▶ [Source passage]:

▬▬▬▬▬▬

The Israeli civilians murdered on Oct. 7 were certainly victimized. But the nation of Israel is no victim. I am disgusted at the performance of Israel’s ambassador to the UN, Gilead Erdan, who last week wore a yellow Jewish star to the Security Council. Stealing the symbol of pre-Holocaust Jewish persecution, Erdan sullied the memory of six million victims, at a time when Jews were defenseless and stateless. Even the right-wing director of the Jerusalem Holocaust Museum rejected the parallel. There will be no second Holocaust here. We maintain the strongest army in the middle-east, we have a vibrant society and a thriving economy. But we have abused our power.
In the wake of the ’67 victory and the conquest of the territories, we allowed success to go to our head, rather than immediately employing our conquests as a bargaining card in the struggle for a peaceful future. Successive governments encouraged messianic settlers to spread throughout the territories, and they are now half a million strong. Meanwhile, the Palestinians have never stopped striving for an independent nation. I heard a commentator comparing our planned destruction of Hamas to the “successful” 1982 expulsion of the PLO from Beirut. What he failed to mention was that the PLO relocated to Tunis, and with the Oslo Accords, returned to Palestine in 1993. The Palestinian struggle never waned, and the destruction of Hamas will similarly never eradicate the aspiration for an independent Palestine. As Medgar Evers said, “You can kill a man, but you can’t kill an idea.”
The wounds of history and of the present moment will never heal until we root out the infection that keeps them festering. That infection is the occupation….the illusion that military power can force anyone to yield. As stated in a recent New Yorker piece, “The oxymoronic strategy of bombing enemies to the negotiating table does not often work as designed.” The generals who will flock to the cemeteries to eulogize the soldiers, who will hug the widows while mouthing the empty slogans about the “inevitable price of fighting for our people,” these generals have made a career of war, and they seek to persuade the public that the fallen soldiers did not die in vain. Tell it to the mothers, tell it to the orphans.

▬▬▬▬▬▬

▶ [Work request 1]:
List every year mentioned in the opinion piece.
▶ [Work request 2]:
Reproduce the opinion piece word for word, starting at "The wounds of" and ending at "to the orphans.".
▶ [Work request 3]:
According to the opinion piece, where did the PLO relocate after its 1982 expulsion from Beirut?

▶ [Records]:
▬▬▬▬▬▬

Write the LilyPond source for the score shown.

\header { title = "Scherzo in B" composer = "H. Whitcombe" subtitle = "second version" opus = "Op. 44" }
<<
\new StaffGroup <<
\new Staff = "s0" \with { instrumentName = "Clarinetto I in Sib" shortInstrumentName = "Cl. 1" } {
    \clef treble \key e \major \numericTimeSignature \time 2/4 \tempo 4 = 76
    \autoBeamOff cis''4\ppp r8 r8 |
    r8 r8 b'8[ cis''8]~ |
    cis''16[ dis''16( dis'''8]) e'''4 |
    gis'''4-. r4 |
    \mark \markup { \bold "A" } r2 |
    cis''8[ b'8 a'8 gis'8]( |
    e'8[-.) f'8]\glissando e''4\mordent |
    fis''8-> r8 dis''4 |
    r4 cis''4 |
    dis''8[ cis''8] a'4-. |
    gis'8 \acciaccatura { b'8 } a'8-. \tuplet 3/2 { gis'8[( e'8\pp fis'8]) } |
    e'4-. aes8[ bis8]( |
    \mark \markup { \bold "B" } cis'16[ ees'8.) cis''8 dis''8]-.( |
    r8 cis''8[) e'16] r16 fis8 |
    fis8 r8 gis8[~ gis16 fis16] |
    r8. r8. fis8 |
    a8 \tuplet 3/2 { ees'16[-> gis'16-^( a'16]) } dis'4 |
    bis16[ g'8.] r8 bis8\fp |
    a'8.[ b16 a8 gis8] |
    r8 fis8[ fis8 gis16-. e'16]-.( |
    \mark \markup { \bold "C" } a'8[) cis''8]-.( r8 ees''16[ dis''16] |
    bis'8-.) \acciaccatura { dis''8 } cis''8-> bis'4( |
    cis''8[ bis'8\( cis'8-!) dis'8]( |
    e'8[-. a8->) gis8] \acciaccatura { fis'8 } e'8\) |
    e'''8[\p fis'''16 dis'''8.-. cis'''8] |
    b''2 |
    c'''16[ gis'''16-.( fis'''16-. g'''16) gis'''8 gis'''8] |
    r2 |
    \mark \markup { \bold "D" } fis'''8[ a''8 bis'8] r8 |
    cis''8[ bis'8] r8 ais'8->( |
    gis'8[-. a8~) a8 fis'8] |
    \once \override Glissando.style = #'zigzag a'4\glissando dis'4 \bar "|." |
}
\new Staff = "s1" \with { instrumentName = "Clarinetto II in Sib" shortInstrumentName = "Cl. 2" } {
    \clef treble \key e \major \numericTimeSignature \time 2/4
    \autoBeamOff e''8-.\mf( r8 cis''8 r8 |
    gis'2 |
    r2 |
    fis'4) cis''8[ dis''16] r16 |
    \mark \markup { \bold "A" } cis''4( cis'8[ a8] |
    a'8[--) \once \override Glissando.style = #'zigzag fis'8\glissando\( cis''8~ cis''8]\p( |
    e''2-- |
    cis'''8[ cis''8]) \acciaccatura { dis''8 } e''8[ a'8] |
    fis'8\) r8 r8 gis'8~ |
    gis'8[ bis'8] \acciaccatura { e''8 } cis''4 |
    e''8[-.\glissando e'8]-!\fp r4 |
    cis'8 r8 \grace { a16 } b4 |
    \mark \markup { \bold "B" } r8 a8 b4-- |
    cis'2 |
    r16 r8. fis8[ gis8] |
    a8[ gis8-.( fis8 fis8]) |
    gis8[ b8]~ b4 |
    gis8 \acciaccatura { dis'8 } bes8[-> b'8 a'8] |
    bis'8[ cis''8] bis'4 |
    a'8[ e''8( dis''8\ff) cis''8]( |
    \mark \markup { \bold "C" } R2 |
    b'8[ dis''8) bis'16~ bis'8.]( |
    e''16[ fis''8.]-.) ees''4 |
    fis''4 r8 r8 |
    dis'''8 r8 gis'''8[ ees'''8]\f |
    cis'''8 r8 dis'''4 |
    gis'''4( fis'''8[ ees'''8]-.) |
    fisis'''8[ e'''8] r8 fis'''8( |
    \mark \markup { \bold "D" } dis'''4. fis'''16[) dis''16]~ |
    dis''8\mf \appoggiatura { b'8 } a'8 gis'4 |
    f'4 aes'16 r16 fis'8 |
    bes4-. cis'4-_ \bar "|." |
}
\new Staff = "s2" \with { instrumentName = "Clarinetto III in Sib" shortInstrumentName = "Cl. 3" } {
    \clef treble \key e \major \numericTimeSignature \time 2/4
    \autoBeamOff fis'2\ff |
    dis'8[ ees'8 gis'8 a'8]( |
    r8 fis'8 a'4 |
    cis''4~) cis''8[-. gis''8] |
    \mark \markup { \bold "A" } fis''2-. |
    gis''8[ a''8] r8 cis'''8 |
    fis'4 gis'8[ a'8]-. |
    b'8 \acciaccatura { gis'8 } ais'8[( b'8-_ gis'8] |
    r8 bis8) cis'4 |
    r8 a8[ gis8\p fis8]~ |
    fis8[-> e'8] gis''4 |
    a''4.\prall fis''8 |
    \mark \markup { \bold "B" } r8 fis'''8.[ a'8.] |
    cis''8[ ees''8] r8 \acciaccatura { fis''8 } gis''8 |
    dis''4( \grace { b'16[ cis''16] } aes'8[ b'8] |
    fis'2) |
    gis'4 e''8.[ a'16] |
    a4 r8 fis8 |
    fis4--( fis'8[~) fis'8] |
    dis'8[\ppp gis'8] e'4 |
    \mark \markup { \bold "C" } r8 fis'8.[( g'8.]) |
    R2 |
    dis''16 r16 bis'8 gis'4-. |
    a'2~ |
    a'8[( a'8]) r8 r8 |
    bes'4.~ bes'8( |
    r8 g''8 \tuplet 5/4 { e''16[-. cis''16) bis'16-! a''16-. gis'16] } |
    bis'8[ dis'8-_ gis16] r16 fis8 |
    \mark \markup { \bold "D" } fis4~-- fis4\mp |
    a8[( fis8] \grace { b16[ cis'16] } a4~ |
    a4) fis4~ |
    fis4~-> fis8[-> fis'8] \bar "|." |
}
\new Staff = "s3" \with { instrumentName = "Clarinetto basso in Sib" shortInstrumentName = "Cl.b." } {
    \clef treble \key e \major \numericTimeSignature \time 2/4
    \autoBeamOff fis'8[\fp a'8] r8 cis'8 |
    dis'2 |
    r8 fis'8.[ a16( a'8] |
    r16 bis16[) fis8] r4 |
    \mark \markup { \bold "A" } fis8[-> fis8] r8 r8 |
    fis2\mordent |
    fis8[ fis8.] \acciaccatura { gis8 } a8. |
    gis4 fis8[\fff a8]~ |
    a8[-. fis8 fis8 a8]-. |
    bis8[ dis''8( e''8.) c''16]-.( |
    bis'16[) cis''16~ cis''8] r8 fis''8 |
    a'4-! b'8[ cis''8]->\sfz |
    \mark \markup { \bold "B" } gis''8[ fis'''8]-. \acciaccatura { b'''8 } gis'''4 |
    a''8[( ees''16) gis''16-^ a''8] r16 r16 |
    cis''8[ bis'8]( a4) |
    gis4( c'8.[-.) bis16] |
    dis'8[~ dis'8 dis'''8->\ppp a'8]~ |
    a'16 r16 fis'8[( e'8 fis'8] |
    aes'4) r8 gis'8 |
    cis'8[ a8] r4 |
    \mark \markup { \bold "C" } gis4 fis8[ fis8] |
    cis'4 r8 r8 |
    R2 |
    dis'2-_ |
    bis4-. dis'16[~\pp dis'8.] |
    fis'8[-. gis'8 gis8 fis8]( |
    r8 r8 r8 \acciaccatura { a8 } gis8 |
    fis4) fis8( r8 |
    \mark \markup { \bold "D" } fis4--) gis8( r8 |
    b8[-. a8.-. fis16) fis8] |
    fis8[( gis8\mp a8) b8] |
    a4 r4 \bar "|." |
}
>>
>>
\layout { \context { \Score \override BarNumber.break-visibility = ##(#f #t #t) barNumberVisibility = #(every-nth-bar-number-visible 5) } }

▬▬▬▬▬▬

▶ [Expected answer 1]:
’67, 1982, 1993

▶ [Expected answer 2]:
The wounds of history and of the present moment will never heal until we root out the infection that keeps them festering. That infection is the occupation….the illusion that military power can force anyone to yield. As stated in a recent New Yorker piece, “The oxymoronic strategy of bombing enemies to the negotiating table does not often work as designed.” The generals who will flock to the cemeteries to eulogize the soldiers, who will hug the widows while mouthing the empty slogans about the “inevitable price of fighting for our people,” these generals have made a career of war, and they seek to persuade the public that the fallen soldiers did not die in vain. Tell it to the mothers, tell it to the orphans.

▶ [Expected answer 3]:
Tunis